As prime contractor, Connexus led this five-year, $12.5M activity which earned consistent “Very Good” ratings on its Contractor Performance Assessment Report (CPARS) from USAID/Senegal. The activity focused on establishing private sector engagements (PSEs) with leading agribusinesses, producer organizations, and local small and medium enterprises (SMEs) to create six “horticulture hubs” in different regions of Senegal. These hubs are local networks of more than 70 agricultural firms and six major cooperative federations working with more than 61,000 smallholder farmers, 56% of whom are women and 15% are less than 30 years old. The hubs provide rural farmers and agribusinesses with greater access to input technologies, agricultural support services, finance, insurance products, and post-harvest infrastructure as well as increased opportunities for networking, partnership, deal-making, learning, and mentoring so that more smallholders can participate in commercial horticulture.
Connexus collaborated with NCBA CLUSA’s Feed the Future Kawolor Resilience Project to link more women and young farmers to the hubs. Connexus conducted a comprehensive Gender and Youth Barrier Analysis and Integration Plan at the outset of the project to understand the challenges faced by these groups in undertaking commercial horticulture. The six hubs grew to include more than 61,000 smallholders, including more than 34,000 women and 9,000 youth.
The project facilitated approximately $29.2M in agricultural financing for hub actors and established nine PSEs using $4M in co-investment grants that have leveraged more than $19M in private sector co-investments in hub activities and infrastructure. Smallholders marketed more than 76,000 MT of horticultural produce at the hubs worth $35.7M in four years.
Connexus also applied its Antifragile Market Systems Approach to the hubs to ensure that they can thrive in the context of continual stresses and shocks and rapidly pivot to embrace new market opportunities or prepare for emerging threats. The Connexus approach assessed and strengthened market systems capacities in five primary areas: optionality, innovation, variation, learning, and trust.
Examples of significant innovations that Nafoore Warsaaji facilitated with lead horticultural market actors include:
- With four private sector dealers, Nafoore Warsaaji promoted the adoption of solar energy by helping farmers reduce their energy costs through a solar irrigation kit rebate program. The four partners installed almost 700 discounted solar irrigation systems representing 1,100 ha of newly irrigated land, benefiting 1,485 producers, including women
- Worked with the La Banque Agricole (LBA), the Senegalese national agricultural bank, to introduce professional collateral management services at key horticultural trading centers to allow producer organizations and aggregators to use their stocks of onions and potatoes as collateral to secure credit lines for more buying. This activity helped LBA extend more than $1.1M in credit to seven major horticultural buyers in the onion and potato value chains and helped avoid trade disruptions during the COVID lockdown, benefiting approximately 600 small potato and onion growers.

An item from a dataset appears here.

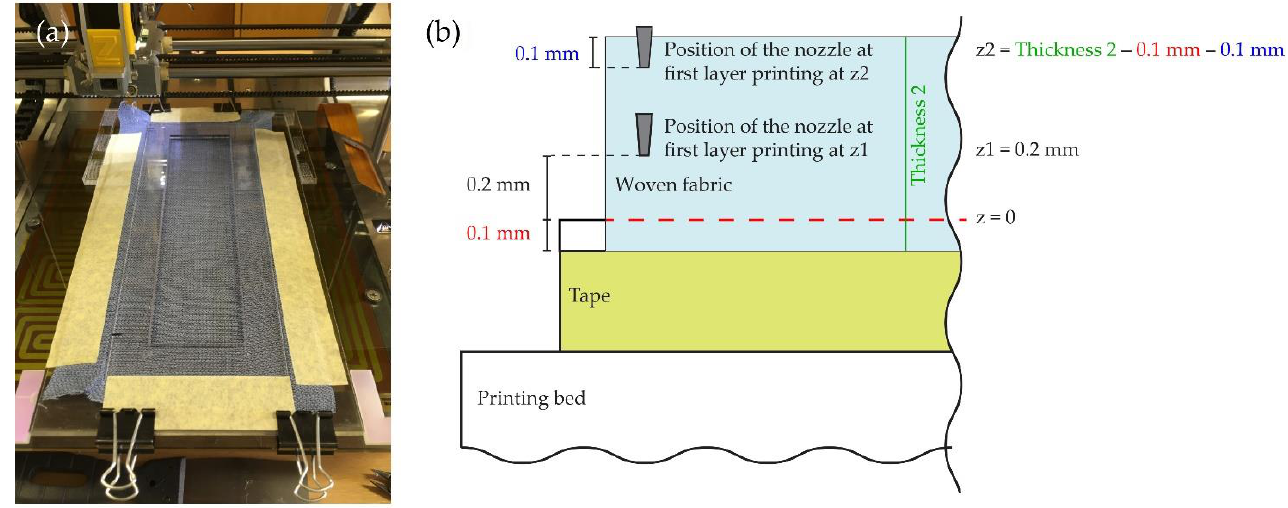
Figure 1. ( a ) Positioning of the mounting frame and installation on the printing bed; ( b ) Scheme of the z-distance calculation. the z-distance calculation.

- Helped the Caisse National d’Assurance Agricole du Sénégal (CNAAS) insurance company pilot new horticulture-focused insurance products, including heat-indexed crop insurance, to reduce the risk for small farmers to invest in commercial horticultural production activities. Hub actors purchased these risk mitigation instruments to protect more than 12,400 ha of land cultivated by 11,000 small farmers and protected approximately $1.4B in crop investments. The activity also worked with private strawberry traders Fraisen and Sunu Fraise to pilot an insurance product specifically designed for strawberry production.
- Worked with e-commerce firms Bay Seddo, Afrikamart and Proxalys to establish internet marketing platforms to improve horticultural trade and logistics between rural smallholders and small woman-owned retail boutiques in urban markets.
- Helped onion and potato buyer Bay Seddo improve the functioning of onion and potato value chains by improving packing operations at regional collection centers and building a 5,000MT cold storage unit. This private sector engagement catalyzed more than $620,000 of co-investment from Bay Seddo and a $5M loan from Ecobank Senegal.